Thanks, but when I train the model just as you said, I get the error:

tensorflow.python.training.basic_session_run_hooks.NanLossDuringTrainingError: NaN loss during training.

The training log is output.log (5.4 KB)

I did not meet this issue. Seems that you meet Nan even in 1st epoch.
Is this the first time you meet during training?

Yes, I meet this issue for the first time, and all the settings are the same as you said.

ubuntu_1804:~$ tao info
Configuration of the TAO Toolkit Instance
dockers: ['nvidia/tao/tao-toolkit-tf', 'nvidia/tao/tao-toolkit-pyt', 'nvidia/tao/tao-toolkit-lm']
format_version: 1.0
toolkit_version: 3.21.08
published_date: 08/17/2021

Can you try again?
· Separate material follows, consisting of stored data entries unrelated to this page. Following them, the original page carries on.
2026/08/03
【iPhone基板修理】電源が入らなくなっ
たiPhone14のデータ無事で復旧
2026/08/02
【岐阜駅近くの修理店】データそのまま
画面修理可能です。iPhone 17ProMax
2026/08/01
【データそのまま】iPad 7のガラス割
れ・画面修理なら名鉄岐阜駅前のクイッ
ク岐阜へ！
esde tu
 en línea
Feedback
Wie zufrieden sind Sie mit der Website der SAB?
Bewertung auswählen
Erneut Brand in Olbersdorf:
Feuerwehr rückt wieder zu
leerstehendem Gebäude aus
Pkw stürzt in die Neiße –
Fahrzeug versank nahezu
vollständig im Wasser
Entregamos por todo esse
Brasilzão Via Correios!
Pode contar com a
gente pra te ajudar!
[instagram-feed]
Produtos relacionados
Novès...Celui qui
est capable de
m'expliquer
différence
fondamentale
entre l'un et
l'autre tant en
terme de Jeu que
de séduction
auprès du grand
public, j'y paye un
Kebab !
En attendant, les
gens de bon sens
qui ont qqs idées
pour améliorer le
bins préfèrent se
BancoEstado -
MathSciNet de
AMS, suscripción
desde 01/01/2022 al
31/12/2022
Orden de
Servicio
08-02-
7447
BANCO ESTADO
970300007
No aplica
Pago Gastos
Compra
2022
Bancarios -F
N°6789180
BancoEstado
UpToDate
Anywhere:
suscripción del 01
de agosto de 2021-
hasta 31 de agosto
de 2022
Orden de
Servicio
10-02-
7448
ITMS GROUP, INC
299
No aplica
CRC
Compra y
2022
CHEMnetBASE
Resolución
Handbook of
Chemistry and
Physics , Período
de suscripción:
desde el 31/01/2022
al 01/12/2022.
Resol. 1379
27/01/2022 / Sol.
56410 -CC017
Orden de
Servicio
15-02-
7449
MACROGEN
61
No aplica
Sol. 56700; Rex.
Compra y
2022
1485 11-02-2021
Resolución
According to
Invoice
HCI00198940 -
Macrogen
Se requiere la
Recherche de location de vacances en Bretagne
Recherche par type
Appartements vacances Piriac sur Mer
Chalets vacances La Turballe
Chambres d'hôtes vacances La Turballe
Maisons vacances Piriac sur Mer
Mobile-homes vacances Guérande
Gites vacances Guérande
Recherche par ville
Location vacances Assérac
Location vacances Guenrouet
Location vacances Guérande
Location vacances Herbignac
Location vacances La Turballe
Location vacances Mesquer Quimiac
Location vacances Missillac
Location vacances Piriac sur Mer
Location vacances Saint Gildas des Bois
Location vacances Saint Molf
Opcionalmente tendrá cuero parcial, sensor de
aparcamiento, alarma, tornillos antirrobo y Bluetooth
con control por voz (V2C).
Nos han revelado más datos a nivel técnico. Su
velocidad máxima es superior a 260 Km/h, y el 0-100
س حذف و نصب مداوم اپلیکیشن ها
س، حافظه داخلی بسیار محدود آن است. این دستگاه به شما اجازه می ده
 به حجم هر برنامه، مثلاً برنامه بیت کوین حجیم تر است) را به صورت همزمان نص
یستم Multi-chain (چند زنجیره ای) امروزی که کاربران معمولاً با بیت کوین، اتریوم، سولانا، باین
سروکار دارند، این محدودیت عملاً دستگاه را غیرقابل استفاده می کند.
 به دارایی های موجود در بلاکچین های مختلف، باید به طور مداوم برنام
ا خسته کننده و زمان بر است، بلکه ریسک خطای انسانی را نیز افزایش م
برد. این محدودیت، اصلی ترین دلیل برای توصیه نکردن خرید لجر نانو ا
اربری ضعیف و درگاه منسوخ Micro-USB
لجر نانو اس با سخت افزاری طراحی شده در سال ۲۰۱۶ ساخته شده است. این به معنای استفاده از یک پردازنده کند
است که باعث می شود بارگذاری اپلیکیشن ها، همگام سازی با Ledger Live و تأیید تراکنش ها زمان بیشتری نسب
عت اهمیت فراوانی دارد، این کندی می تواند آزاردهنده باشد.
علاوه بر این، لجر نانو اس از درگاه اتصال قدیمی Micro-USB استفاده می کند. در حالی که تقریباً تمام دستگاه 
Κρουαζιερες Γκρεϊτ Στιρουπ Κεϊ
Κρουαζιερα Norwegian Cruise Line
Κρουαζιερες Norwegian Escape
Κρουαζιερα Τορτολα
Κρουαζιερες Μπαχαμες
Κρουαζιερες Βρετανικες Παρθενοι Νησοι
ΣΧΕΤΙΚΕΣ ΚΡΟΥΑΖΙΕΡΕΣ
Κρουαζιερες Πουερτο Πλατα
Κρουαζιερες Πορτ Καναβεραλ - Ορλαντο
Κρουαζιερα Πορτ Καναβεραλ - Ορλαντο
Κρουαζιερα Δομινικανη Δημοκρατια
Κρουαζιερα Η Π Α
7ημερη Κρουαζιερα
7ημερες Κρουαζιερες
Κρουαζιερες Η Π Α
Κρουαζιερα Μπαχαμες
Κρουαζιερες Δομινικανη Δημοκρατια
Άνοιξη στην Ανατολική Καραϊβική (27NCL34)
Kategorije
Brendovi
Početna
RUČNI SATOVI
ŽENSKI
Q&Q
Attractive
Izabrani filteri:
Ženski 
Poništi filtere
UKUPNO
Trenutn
Please use a new result folder.

Yes, I try to use a new result folder again, and I get the results_tlt.json and output.log as follows:

"{'fire': {'precision': 0.99351597, 'Recall': 1.0, 'F1 Score': 0.9967474393080977, 'iou': 0.99351597}, 'background': {'precision': nan, 'Recall': 0.0, 'F1 Score': nan, 'iou': 0.0}}"

output.log (100.2 KB)

The results obtained are not satisfactory.

Can you try to run inference via “tlt unet inference”?

I have uninstalled nvidia-tlt before installing the nvidia-tao.

ubuntu_1804:~$ tlt unet inference --gpu_index=0 -e /workspace/fire_detection/fire/specs/unet_train_resnet_unet_isbi.txt -m /workspace/fire_detection/result/model.step-13300.tlt -o /workspace/fire_detection/result/ -k nvidia_tlt830

Command 'tlt' not found, did you mean:

  command 'tt' from deb treetop
  command 'tlf' from deb tlf
  command 'lt' from deb looptools
  command 'tgt' from deb tcm
  command 'llt' from deb storebackup
  command 'tla' from deb tla
  command 'tst' from deb pvm-examples
  command 'slt' from deb slt
  command 'tlp' from deb tlp
  command 'tilt' from deb ruby-tilt

Try: apt install <deb name>

If you already update to tao, you can run "tao unet inference”.

I run the command tao unet inference, but the result is poor.

I run tao unet evaluate, and get the the result_tlt.json is:

"{'fire': {'precision': 0.99351597, 'Recall': 1.0, 'F1 Score': 0.9967474393080977, 'iou': 0.99351597}, 'background': {'precision': nan, 'Recall': 0.0, 'F1 Score': nan, 'iou': 0.0}}"

The precision is nan, and the iou is 0.